● **WHAT YOU NEED TO DO**
Output the following article on Medicare's Care Compare tool in full, word for word and unchanged.
──────── GIVEN TEXT ────────
By Anna Szilagyi, Outreach & Program Development Coordinator, Medicare Rights Center
In September 2020, the Centers for Medicare and Medicaid Services (CMS) launched Care Compare, a redesign of their previous health care compare sites on Medicare.gov. Care Compare streamlines eight separate sites into one tool that allows Medicare beneficiaries to compare doctors and clinicians, hospitals, nursing homes, home health services, hospice care, inpatient rehabilitation facilities, long-term care hospitals, and dialysis facilities.
New York State announced a similar project for 2020. The goal of NYHealthcareCompare is to help New Yorkers compare the cost and quality of health care procedures at hospitals and access educational resources designed to help consumers know their rights, including financial assistance options and what to do about a surprise bill. Medicare enrollees may not have the same need to compare provider prices (except for non-covered services such as dental) as those with other types of insurance, but they do have the same problems with receiving confusing medical bills, being improperly billed, identifying in-network managed care providers, making informed decisions about their care, and finding providers with the highest safety ratings. CMS’s redesign of Medicare’s compare tool can offer direction to New York State in its design of a consumer health care compare site aimed at increasing health care transparency.
──────── DATA ────────
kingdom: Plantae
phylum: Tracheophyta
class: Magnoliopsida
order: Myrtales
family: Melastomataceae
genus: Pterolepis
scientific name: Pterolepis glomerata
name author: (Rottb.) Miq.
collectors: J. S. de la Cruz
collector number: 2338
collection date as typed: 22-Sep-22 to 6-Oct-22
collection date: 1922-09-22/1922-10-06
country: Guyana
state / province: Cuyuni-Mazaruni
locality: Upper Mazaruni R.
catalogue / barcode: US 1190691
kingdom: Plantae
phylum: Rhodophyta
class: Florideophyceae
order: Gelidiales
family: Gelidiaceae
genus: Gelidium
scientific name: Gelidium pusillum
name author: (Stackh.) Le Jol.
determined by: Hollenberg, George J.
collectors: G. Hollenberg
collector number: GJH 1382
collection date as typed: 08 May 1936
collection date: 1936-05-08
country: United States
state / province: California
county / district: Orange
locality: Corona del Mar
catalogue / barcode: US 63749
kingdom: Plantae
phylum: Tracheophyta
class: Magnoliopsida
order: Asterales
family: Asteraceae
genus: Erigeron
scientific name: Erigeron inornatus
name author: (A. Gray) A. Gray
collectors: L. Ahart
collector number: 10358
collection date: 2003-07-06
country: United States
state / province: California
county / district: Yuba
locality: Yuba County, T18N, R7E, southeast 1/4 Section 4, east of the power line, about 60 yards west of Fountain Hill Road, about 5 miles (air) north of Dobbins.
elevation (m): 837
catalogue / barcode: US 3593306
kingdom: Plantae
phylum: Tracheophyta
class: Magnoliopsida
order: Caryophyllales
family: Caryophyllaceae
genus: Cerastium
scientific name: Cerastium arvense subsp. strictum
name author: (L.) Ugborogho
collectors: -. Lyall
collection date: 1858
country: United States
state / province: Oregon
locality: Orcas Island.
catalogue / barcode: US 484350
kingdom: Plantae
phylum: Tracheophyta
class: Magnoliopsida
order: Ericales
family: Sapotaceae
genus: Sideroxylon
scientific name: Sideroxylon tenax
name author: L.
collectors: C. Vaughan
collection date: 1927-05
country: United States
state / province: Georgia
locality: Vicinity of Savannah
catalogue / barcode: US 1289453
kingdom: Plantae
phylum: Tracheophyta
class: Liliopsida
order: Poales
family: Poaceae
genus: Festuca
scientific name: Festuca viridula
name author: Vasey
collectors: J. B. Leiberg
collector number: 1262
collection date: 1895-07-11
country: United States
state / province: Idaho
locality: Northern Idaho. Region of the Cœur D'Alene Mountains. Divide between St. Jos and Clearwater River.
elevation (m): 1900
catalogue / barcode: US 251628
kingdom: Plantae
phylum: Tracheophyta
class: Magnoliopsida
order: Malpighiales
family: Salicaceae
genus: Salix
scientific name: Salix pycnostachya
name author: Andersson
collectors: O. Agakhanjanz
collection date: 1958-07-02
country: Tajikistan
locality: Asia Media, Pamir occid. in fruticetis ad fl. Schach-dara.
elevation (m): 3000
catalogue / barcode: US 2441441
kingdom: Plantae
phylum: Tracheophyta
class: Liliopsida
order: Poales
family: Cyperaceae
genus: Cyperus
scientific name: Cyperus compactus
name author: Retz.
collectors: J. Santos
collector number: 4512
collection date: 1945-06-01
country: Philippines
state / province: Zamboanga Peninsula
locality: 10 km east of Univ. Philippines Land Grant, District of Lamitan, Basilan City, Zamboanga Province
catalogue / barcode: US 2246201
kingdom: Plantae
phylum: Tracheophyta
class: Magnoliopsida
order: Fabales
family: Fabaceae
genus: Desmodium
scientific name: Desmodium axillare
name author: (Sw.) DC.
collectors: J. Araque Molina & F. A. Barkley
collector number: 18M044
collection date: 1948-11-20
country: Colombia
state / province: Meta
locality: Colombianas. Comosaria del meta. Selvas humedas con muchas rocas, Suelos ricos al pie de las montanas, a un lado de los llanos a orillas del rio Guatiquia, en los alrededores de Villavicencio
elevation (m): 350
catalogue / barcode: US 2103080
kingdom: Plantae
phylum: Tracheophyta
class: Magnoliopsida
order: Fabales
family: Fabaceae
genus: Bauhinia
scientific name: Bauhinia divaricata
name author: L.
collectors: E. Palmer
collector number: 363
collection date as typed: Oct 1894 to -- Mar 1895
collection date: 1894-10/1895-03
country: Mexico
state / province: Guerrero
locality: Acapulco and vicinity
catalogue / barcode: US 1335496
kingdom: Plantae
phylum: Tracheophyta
────────
● **EXERCISE ANSWER**
By Anna Szilagyi, Outreach & Program Development Coordinator, Medicare Rights Center
In September 2020, the Centers for Medicare and Medicaid Services (CMS) launched Care Compare, a redesign of their previous health care compare sites on Medicare.gov. Care Compare streamlines eight separate sites into one tool that allows Medicare beneficiaries to compare doctors and clinicians, hospitals, nursing homes, home health services, hospice care, inpatient rehabilitation facilities, long-term care hospitals, and dialysis facilities.
New York State announced a similar project for 2020. The goal of NYHealthcareCompare is to help New Yorkers compare the cost and quality of health care procedures at hospitals and access educational resources designed to help consumers know their rights, including financial assistance options and what to do about a surprise bill. Medicare enrollees may not have the same need to compare provider prices (except for non-covered services such as dental) as those with other types of insurance, but they do have the same problems with receiving confusing medical bills, being improperly billed, identifying in-network managed care providers, making informed decisions about their care, and finding providers with the highest safety ratings. CMS’s redesign of Medicare’s compare tool can offer direction to New York State in its design of a consumer health care compare site aimed at increasing health care transparency.